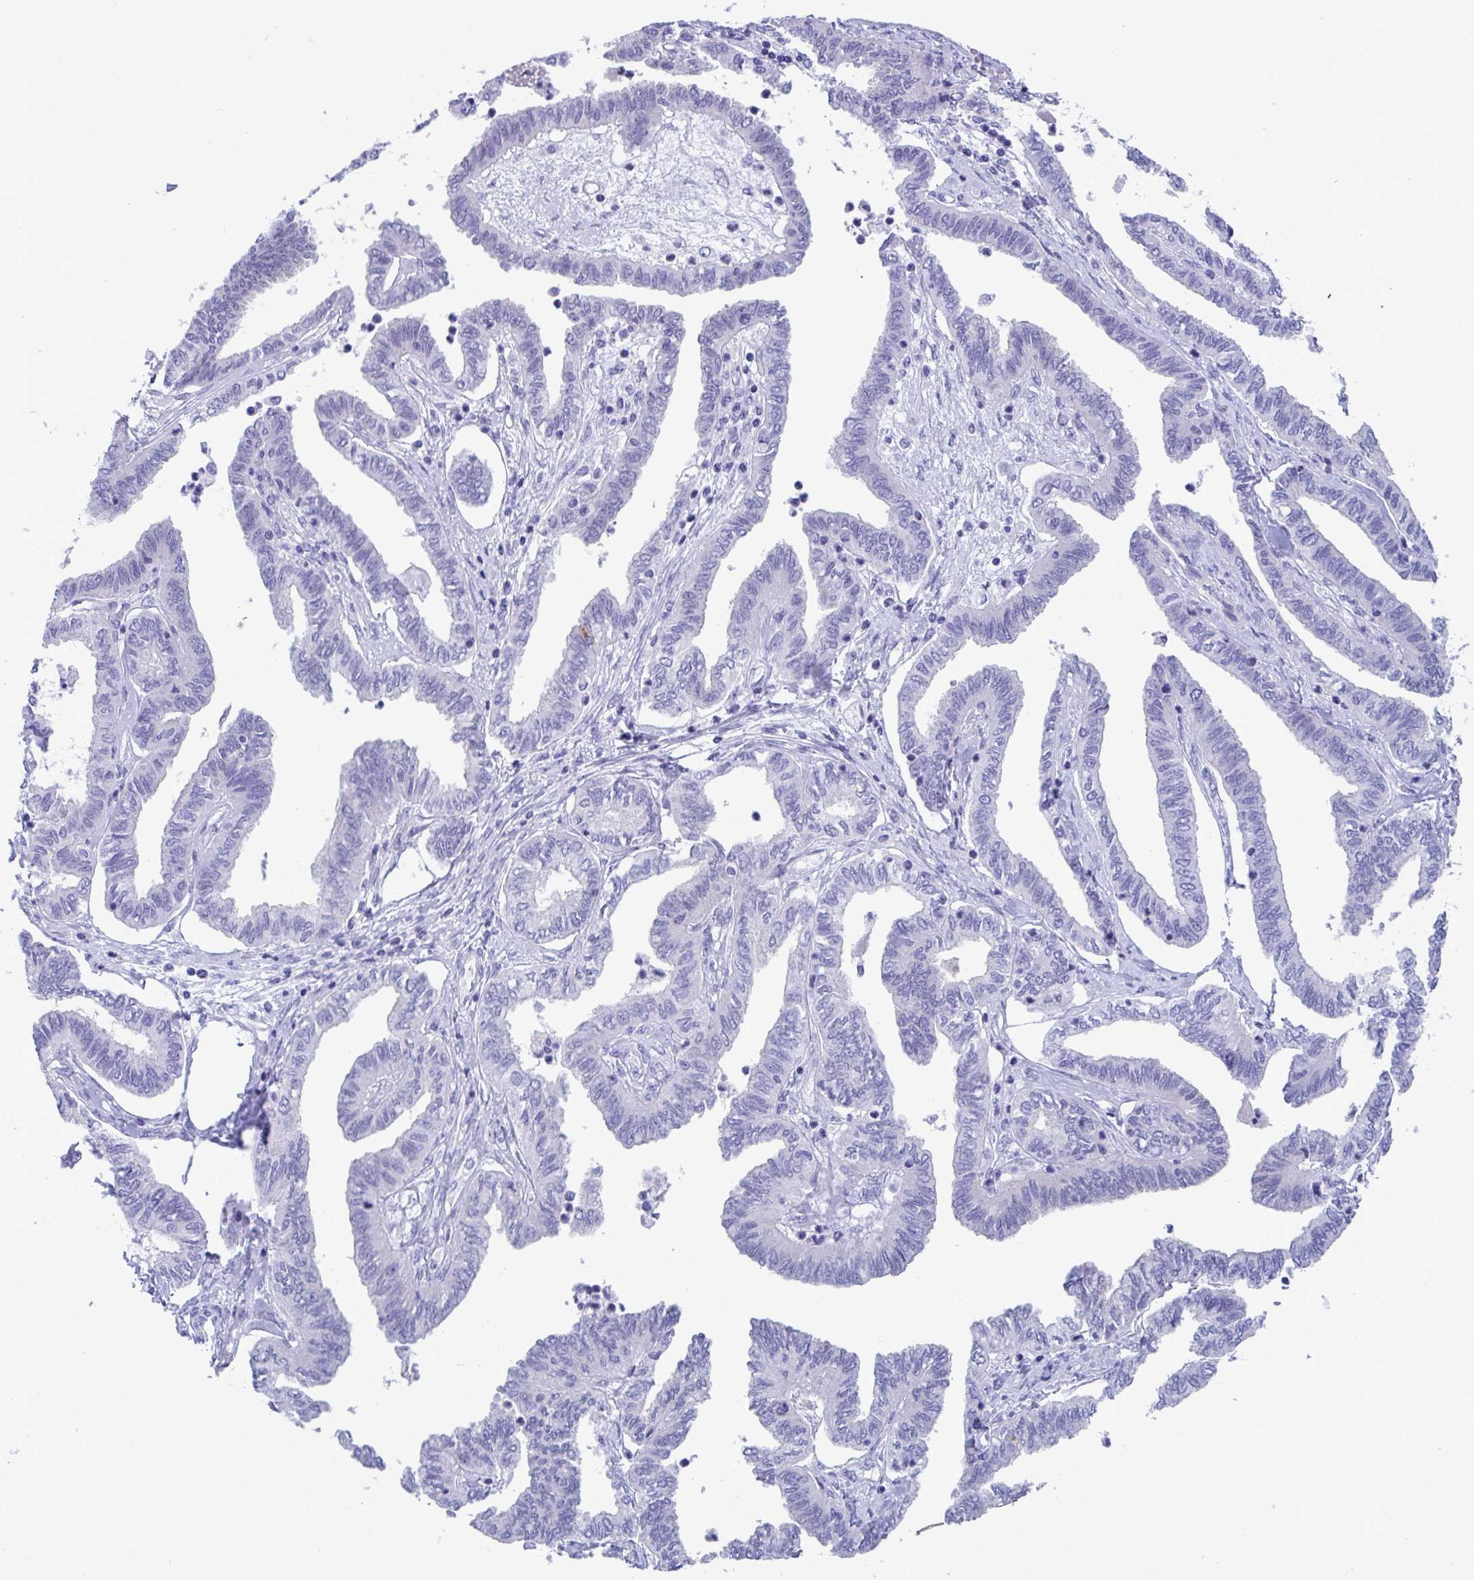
{"staining": {"intensity": "negative", "quantity": "none", "location": "none"}, "tissue": "ovarian cancer", "cell_type": "Tumor cells", "image_type": "cancer", "snomed": [{"axis": "morphology", "description": "Carcinoma, endometroid"}, {"axis": "topography", "description": "Ovary"}], "caption": "Tumor cells show no significant protein expression in endometroid carcinoma (ovarian). (IHC, brightfield microscopy, high magnification).", "gene": "TTC30B", "patient": {"sex": "female", "age": 70}}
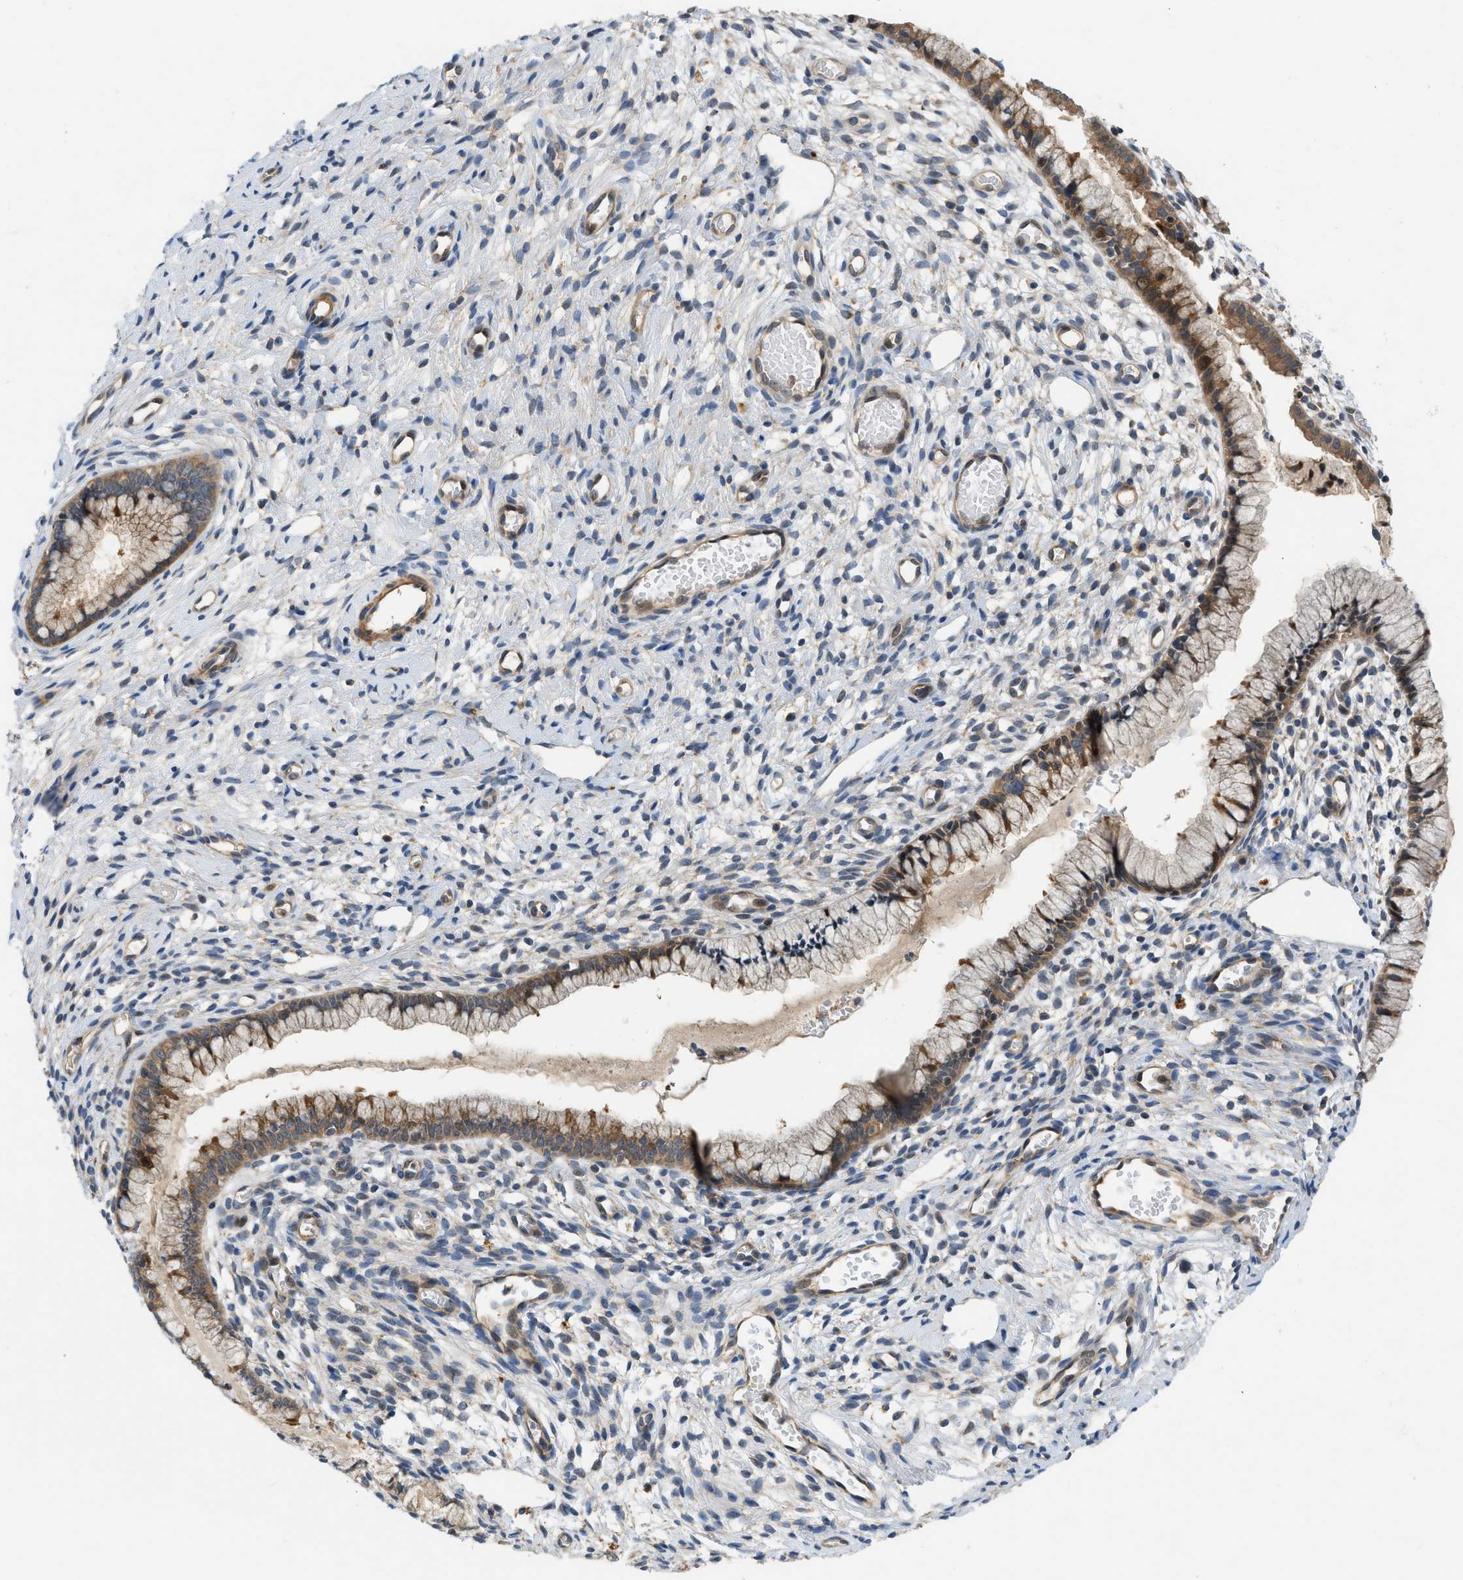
{"staining": {"intensity": "moderate", "quantity": ">75%", "location": "cytoplasmic/membranous"}, "tissue": "cervix", "cell_type": "Glandular cells", "image_type": "normal", "snomed": [{"axis": "morphology", "description": "Normal tissue, NOS"}, {"axis": "topography", "description": "Cervix"}], "caption": "Moderate cytoplasmic/membranous protein staining is present in about >75% of glandular cells in cervix. (DAB (3,3'-diaminobenzidine) IHC, brown staining for protein, blue staining for nuclei).", "gene": "GPR31", "patient": {"sex": "female", "age": 65}}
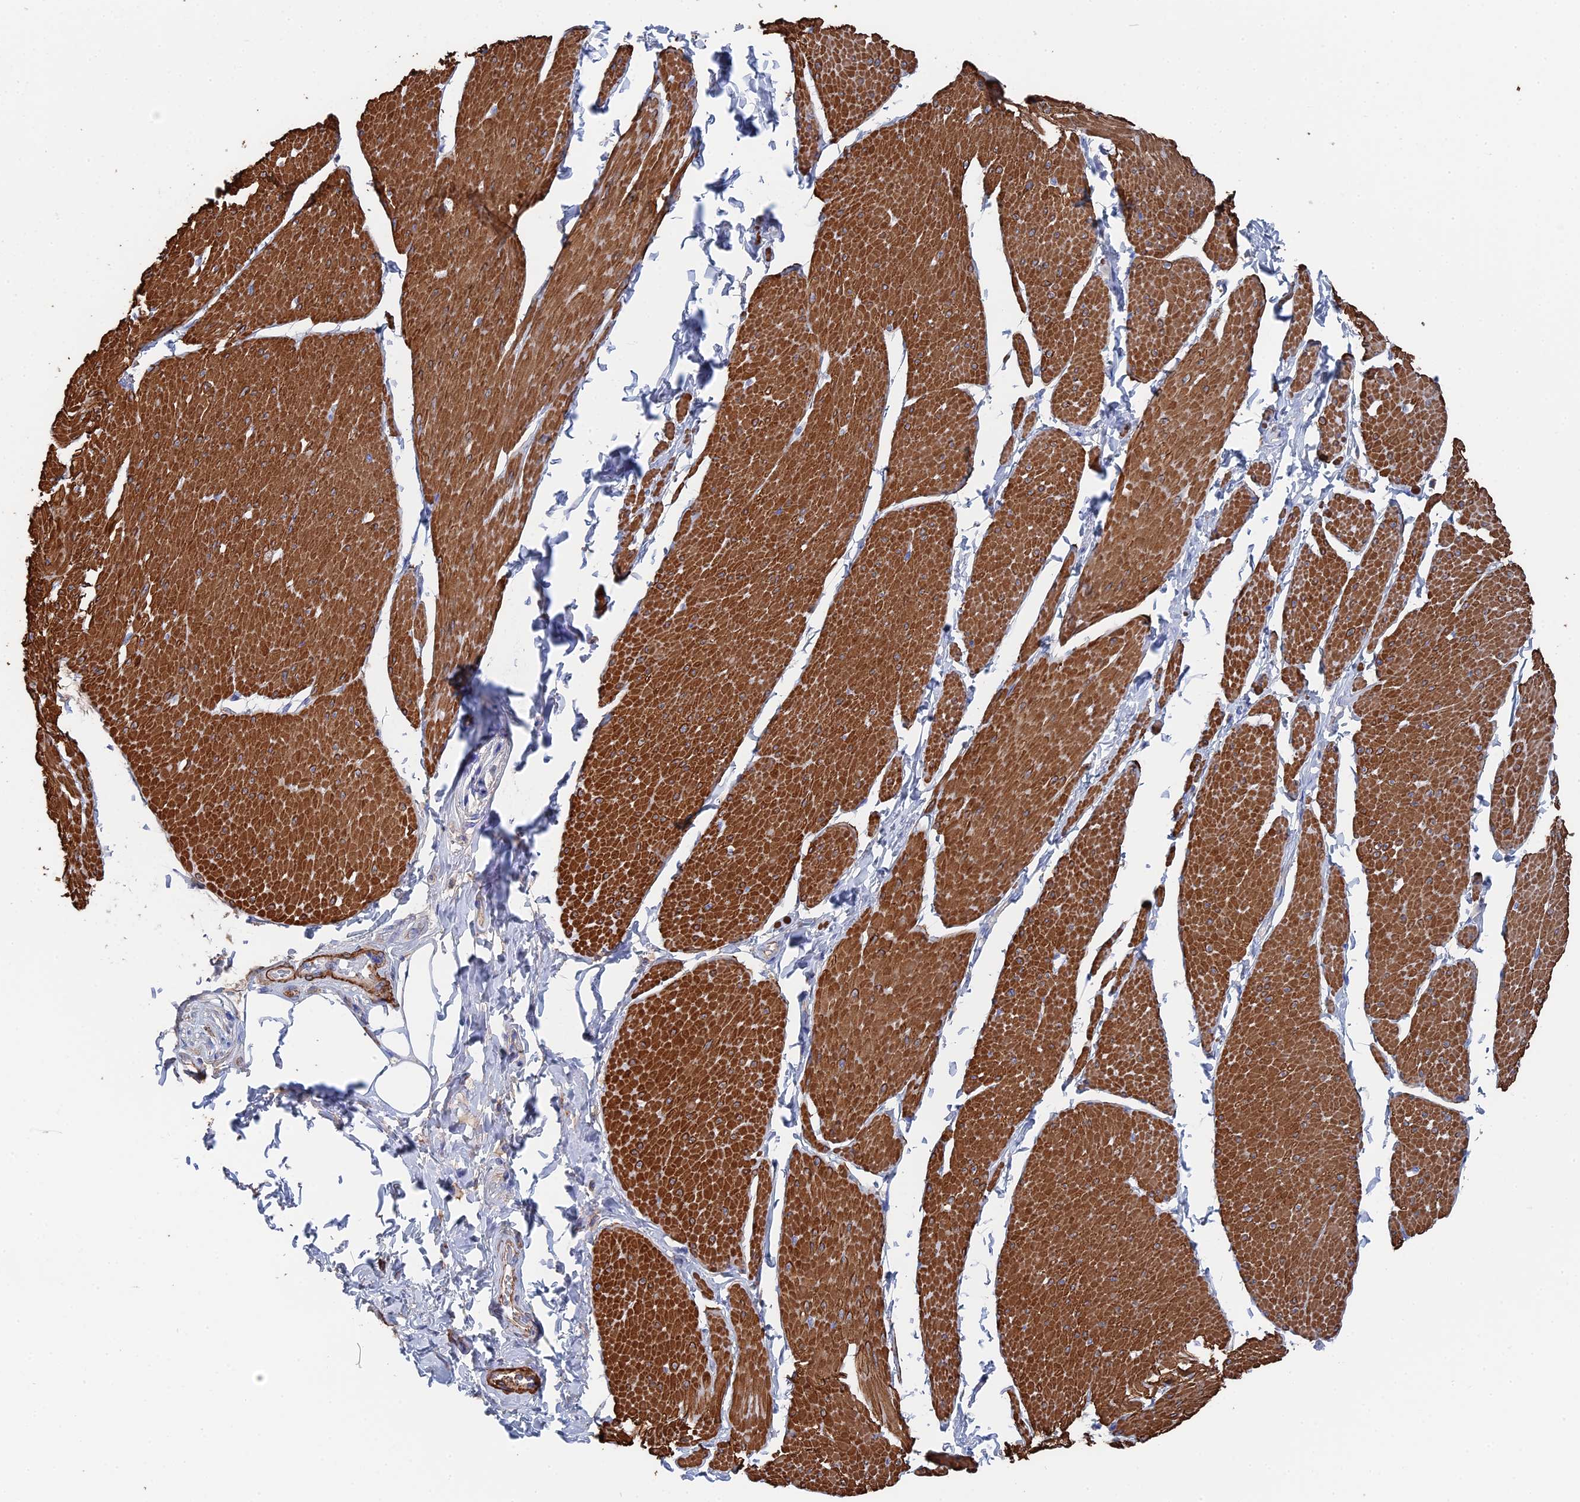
{"staining": {"intensity": "strong", "quantity": ">75%", "location": "cytoplasmic/membranous"}, "tissue": "smooth muscle", "cell_type": "Smooth muscle cells", "image_type": "normal", "snomed": [{"axis": "morphology", "description": "Urothelial carcinoma, High grade"}, {"axis": "topography", "description": "Urinary bladder"}], "caption": "Immunohistochemistry (DAB (3,3'-diaminobenzidine)) staining of benign smooth muscle displays strong cytoplasmic/membranous protein positivity in about >75% of smooth muscle cells.", "gene": "STRA6", "patient": {"sex": "male", "age": 46}}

_ _ _ _ _

WORK TO BE COMPLETED
Images are to be skipped, and each line above is to be returned exactly.

EXPECTED ANSWER
{"staining": {"intensity": "negative", "quantity": "none", "location": "none"}, "tissue": "ovarian cancer", "cell_type": "Tumor cells", "image_type": "cancer", "snomed": [{"axis": "morphology", "description": "Carcinoma, endometroid"}, {"axis": "topography", "description": "Ovary"}], "caption": "Tumor cells show no significant protein expression in endometroid carcinoma (ovarian). (IHC, brightfield microscopy, high magnification).", "gene": "TTC30B", "patient": {"sex": "female", "age": 70}}
{"staining": {"intensity": "moderate", "quantity": ">75%", "location": "cytoplasmic/membranous"}, "tissue": "cervix", "cell_type": "Glandular cells", "image_type": "normal", "snomed": [{"axis": "morphology", "description": "Normal tissue, NOS"}, {"axis": "topography", "description": "Cervix"}], "caption": "Moderate cytoplasmic/membranous protein staining is present in about >75% of glandular cells in cervix. (DAB (3,3'-diaminobenzidine) IHC, brown staining for protein, blue staining for nuclei).", "gene": "GPR31", "patient": {"sex": "female", "age": 65}}
{"staining": {"intensity": "strong", "quantity": ">75%", "location": "cytoplasmic/membranous"}, "tissue": "smooth muscle", "cell_type": "Smooth muscle cells", "image_type": "normal", "snomed": [{"axis": "morphology", "description": "Urothelial carcinoma, High grade"}, {"axis": "topography", "description": "Urinary bladder"}], "caption": "Immunohistochemistry (DAB (3,3'-diaminobenzidine)) staining of benign smooth muscle displays strong cytoplasmic/membranous protein positivity in about >75% of smooth muscle cells.", "gene": "STRA6", "patient": {"sex": "male", "age": 46}}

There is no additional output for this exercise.